Расследования
Репортажи
Аналитика
  • USD103.27
  • EUR108.56
  • OIL73.81
Поддержите нас English
  • 48638
Исповедь

«На экзамене я повел себя неправильно – как еврей». Как в СССР из-за пятой графы не пускали на мехмат МГУ

Сегодня, 9 ноября, отмечается Международный день против фашизма, расизма и антисемитизма. О том, что расизм был и остается актуальной проблемой в России, The Insider уже писал, однако тема антисемитизма, как многим кажется, для России никогда не была актуальной. В действительности же в формально космополитичном СССР антисемитизм существовал и на бытовом, и на государственном уровне. Одним из наиболее ярких проявлений последнего в позднесоветское время стала кампания против абитуриентов-евреев, поступавших на Механико-математический факультет МГУ. Бессменный ректор Московского университета Виктор Садовничий тогда возглавлял приемную комиссию и дискриминацию евреев до сих пор отрицает. Однако те, кто в середине 80-х поступал на мехмат, и преподаватели, которые готовили математически одаренных школьников к поступлению, свидетельствуют об обратном.

Читайте также: Антисемитизм в МГУ в советское время в воспоминаниях правозащитников

Содержание
  • выпускник Гарвардского университета и профессор факультета математики НИУ ВШЭ

  • математик, старший научный сотрудник Лаборатории Национального центра научных исследований Франции в Монпелье (LIRMM CNRS)

Владлен Финкельберг

отец абитуриента мехмата МГУ

Первый раз с антисемитизмом я столкнулся, как ни странно, в первые послевоенные годы – еще в пионерском лагере: во время «мертвого часа», когда не было вожатых, мы озорничали, перекидывались подушками. Вошла старшая пионервожатая. Естественно, все тотчас же притворились спящими, и она обратилась к кому-то из ребят. «Ну что же ты так себя ведешь? Ну вот он, – говорит она про меня, – ладно, еврей. А ты-то зачем?» Дескать, что с еврея что возьмешь... И это еще было сравнительно безобидно.

Когда мы после войны вернулись из эвакуации, жили во 2-м Бабьегородском переулке в районе Якиманки. Во дворе я был единственный еврей, и мальчишки во дворе очень любили забавляться тем, что меня травили. Моя национальность была им очень важна, это была такая забава сплоченного детского коллектива – тоже бытовой антисемитизм.

В восьмом классе я впервые получил записку, в которой мне предлагалось «убираться в свой Израиль». Это был то ли конец 1952-го, то ли начало 1953 года. Конечно, это было связано с делом врачей, и это уже было следствием государственного антисемитизма. К тому моменту я уже привык к травле во дворе, но терпел, потому что этого не было в школе. И вдруг оказалось, что и тут я нежелательный элемент. Не помню точно, как я поступил с этой запиской, но я уверен, что не ходил с ней ни к учителю, ни к директору.

После школы я поступил на физический факультет Московского университета. Это был 1955-й год, прошло два года со смерти Сталина, и в политике уже начались определенные послабления. Например, в продаже появились пластинки с еврейской музыкой, народными песнями. И судя по тому, что я тогда слышал, это был первый год после нескольких лет перерыва, когда евреи вообще смогли туда поступить – нас было всего трое. Конечно, говорили, что не факт, что удастся, но я все же решил попробовать. Ко мне отношение было нормальное, хотя однажды я невольно стал свидетелем разговоров, в которых студенты явно неприязненно отзывались о евреях вообще.
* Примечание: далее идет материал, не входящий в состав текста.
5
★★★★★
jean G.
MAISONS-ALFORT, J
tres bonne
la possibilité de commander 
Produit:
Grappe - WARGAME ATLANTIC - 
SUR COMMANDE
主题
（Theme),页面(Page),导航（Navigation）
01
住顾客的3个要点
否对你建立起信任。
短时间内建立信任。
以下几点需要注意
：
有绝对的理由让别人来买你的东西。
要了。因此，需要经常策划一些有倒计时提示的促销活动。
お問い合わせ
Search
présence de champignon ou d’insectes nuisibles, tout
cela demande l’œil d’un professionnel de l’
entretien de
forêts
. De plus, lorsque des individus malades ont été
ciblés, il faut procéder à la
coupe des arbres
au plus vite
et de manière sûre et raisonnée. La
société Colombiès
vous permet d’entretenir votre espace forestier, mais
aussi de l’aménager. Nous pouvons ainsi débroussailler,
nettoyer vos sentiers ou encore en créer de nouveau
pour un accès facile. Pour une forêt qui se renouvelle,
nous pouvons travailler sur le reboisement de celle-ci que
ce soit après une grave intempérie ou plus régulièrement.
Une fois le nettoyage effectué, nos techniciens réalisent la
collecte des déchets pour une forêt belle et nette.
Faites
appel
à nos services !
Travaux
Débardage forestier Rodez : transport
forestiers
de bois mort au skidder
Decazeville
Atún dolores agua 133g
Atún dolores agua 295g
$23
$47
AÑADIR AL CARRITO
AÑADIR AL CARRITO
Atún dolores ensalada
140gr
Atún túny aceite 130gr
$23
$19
С пионерских лет я был атеистом, а мои мама и бабушки были верующими. Вообще-то мама не имела обыкновения ходить в синагогу, какие-то обычаи справляли дома. Но однажды – это было в конце 70-х – начале 80-х – она решила на большой праздник сходить в синагогу на улице Архипова (сейчас – Большой Спасоглинищевской переулок). Обычно люди собирались около синагоги и плясали и пели на улице Архипова. Но в тот раз автомобильное движение на соседней улице было перекрыто и направлено через улицу Архипова, так что людям негде было праздновать. На недоумённые вопросы милиционер отвечал, что ведутся строительные работы. На самом деле, посреди проезжей части стояла деревянная ограда метр на метр. Внутри неё асфальт даже не был вскрыт, а к ограде изнутри была прислонена лопата. И этого было достаточно, чтобы объявить о серьезных строительных работах, которые якобы не позволяли открыть доступ к синагоге. Власть, кстати, по-прежнему не очень-то изобретательна в этом плане: как нежелательный митинг – сразу объявляются строительные работы.

На работе с антисемитизмом я лично никогда не сталкивался. Начальником нашей лаборатории во Всесоюзном научно-исследовательском институте оптико-физических измерений был еврей, было несколько евреев и на других постах. В большей мере с антисемитизмом сталкивалась моя жена, которая работала на физфаке МГУ. Будучи по мужу Светланой Александровной Финкельберг, она совершенно никак не продвигалась по работе: как поступила в 60-е годы в лабораторию магнетизма при кафедре магнетизма, так лаборанткой все время и проработала.

Но ее работа на физфаке была для нас связующим звеном с мехматом МГУ, когда туда пытался поступить наш сын Миша. То, что мехмат категорически не хотел брать евреев, не было тайной. Через жену стало известно, что его будут валить на экзамене по физике, который проводился экзаменаторами с физфака. Для тех, кого нельзя было пропускать на мехмат, экзамен проводился не в общем порядке, а в отдельной комнате. Там его принимали специально проинструктированные молодые люди. Мы тщательно готовили Мишу, договаривались, чтобы он ни в коем случае не торопился с ответами, все подробно рассказывал, не высказывал никакого возмущения, если будут явно провокационные вопросы. Но, конечно, это не помогло – он благополучно получил свою двойку.

Для тех, кого нельзя было пропускать на мехмат, экзамен проводился в отдельной комнате

Недавно авторы фильма про 2-ю московскую школу побеседовали с нынешним ректором Московского университета Виктором Садовничим, который в тот самый год, как Миша поступал, был председателем Центральной приёмной комиссии. Ему напрямую задали вопрос про целенаправленное заваливание евреев во время экзаменов, который, к сожалению, не вошел в финальную версию фильма. Но я эту сцену смотрел отдельно. И вот Садовничий на голубом глазу ответил с милой улыбкой: «Да вы что, никогда этого не было, просто, по-видимому, в эти годы как раз евреи получили возможность уезжать из СССР в Израиль». Что, дескать, для того, чтобы уехать, им нужна была какая-то легальная причина. И вот они придумали, что евреев не берут в вузы, в частности на мехмат МГУ. И это говорит человек, который отвечал за процесс отбора. Председатель приемной комиссии не мог не знать, что в ней делается, по каким схемам она работает.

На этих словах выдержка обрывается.